→ **SELECTED PASSAGE**
<<<<
The present invention has been designed to have very low data transfer between the chips which results in memory and power saving in the HEVC universal decoder. The invented decoder is designed to work for larger bit-rates with no constraints. Moreover, the temporal dependencies between the chips in HEVC universal decoder are reduced. The invented decoder is capable of accommodating any Group of Pictures (GOP) structure and it can be even applied for multi-cores of a chip in the HEVC universal decoder.

The present invention provides a device which is simple, time saving, resource efficient, and cost effective. The invention may be used in digital image capture units such as digital video cameras, HDTV, satellite TV, set-top boxes, internet video streaming, digital cameras, cellular telephones, video jukeboxes, high-end displays, personal video and recorders etc.

It is to be understood that both the foregoing general description and the following details description are exemplary and explanatory and are intended to provide further explanation of the invention as claimed.

BRIEF DESCRIPTION OF THE DRAWINGS

The foregoing and other features of embodiments will become more apparent from the following detailed description of embodiments when read in conjunction with the accompanying drawings. In the drawings, like reference numerals refer to like elements.

FIG. 1 illustrates a block diagram of the HEVC universal decoder, according to one embodiment of the invention.

FIG. 2 illustrates the method for implementing UHD Main-10 4:2:2 HEVC universal decoder on eight chips or processors, according to one embodiment of the invention.

FIG. 3 illustrates the method for implementing UHD Main-10 4:2:2 HEVC universal decoder on six chips or processors, according to one embodiment of the invention.
>>>>
→ **PROBLEM 1**
In the HEVC decoder passage, what does FIG. 3 illustrate?
→ **PROBLEM 2**
Using the HEVC decoder passage, explain in one to three sentences how the invented decoder saves memory and power.
→ **PROBLEM 3**
Carry the HEVC decoder passage forward from its final sentence.
These items have no connection to the HEVC decoder passage.

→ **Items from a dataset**
<<<<
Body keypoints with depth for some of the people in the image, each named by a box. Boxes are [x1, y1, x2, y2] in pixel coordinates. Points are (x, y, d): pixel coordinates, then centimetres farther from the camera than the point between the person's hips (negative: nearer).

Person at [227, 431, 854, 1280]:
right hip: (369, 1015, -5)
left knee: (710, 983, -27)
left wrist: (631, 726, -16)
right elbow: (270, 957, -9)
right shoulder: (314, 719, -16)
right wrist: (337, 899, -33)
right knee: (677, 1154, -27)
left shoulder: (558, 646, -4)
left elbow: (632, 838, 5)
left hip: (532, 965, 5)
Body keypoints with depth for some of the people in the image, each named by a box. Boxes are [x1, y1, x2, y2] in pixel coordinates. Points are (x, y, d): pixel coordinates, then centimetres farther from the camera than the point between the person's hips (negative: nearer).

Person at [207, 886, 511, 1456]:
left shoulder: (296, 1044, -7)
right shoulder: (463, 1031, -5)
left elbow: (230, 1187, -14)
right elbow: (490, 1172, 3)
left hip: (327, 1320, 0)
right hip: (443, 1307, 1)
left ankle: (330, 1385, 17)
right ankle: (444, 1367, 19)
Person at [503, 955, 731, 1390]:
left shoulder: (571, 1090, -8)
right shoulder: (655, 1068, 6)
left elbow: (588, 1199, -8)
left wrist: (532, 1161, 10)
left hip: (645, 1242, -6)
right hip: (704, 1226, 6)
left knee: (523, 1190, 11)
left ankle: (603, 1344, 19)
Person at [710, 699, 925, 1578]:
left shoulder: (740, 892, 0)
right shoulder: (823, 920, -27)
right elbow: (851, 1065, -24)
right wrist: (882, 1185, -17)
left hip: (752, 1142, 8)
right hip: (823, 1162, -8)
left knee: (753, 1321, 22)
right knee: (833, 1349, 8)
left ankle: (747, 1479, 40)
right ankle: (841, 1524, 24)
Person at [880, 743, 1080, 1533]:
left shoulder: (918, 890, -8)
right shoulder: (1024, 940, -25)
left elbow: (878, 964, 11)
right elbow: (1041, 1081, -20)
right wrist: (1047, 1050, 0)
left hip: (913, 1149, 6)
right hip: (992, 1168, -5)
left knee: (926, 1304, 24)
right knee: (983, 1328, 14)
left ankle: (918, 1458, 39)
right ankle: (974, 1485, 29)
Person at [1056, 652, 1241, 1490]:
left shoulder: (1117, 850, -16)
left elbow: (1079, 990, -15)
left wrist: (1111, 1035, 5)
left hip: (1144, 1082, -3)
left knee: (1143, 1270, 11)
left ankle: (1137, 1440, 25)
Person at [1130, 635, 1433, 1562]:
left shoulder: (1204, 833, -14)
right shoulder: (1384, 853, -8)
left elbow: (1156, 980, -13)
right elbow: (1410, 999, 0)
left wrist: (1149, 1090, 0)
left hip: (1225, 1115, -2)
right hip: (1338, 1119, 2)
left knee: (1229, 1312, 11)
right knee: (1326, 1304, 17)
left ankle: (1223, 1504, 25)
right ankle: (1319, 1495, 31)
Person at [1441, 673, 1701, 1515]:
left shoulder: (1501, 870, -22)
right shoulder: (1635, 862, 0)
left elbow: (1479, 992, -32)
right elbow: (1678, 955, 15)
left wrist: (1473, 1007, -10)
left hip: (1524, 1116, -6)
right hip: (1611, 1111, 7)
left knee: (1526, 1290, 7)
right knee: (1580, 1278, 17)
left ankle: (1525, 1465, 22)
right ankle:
>>>>
→ **ANSWER 1**
The method for implementing a UHD Main-10 4:2:2 HEVC universal decoder on six chips or processors.

→ **ANSWER 2**
The decoder is designed to have very low data transfer between the chips. That low transfer is what yields the memory and power saving in the HEVC universal decoder.

→ **ANSWER 3**
FIG. 4 illustrates the method flow involved in implementing HEVC universal decoder on multi-processors, according to one embodiment of the invention.

FIG. 5 illustrates the table representing the tasks performed on each chip at different time slots at the steady state, according to one embodiment of the invention

DETAILED DESCRIPTION OF THE INVENTION

Reference will now be made in detail to the description of the present subject matter, one or more examples of which are shown in figures. Each embodiment is provided to explain the subject matter and not a limitation. These embodiments are described in sufficient detail to enable a person skilled in the art to practice the invention, and it is to be understood that other embodiments may be utilized and that logical, physical, and other changes may be made within the scope of the embodiments. The following detailed description is, therefore, not be taken as limiting the scope of the invention, but instead the invention is to be defined by the appended claims.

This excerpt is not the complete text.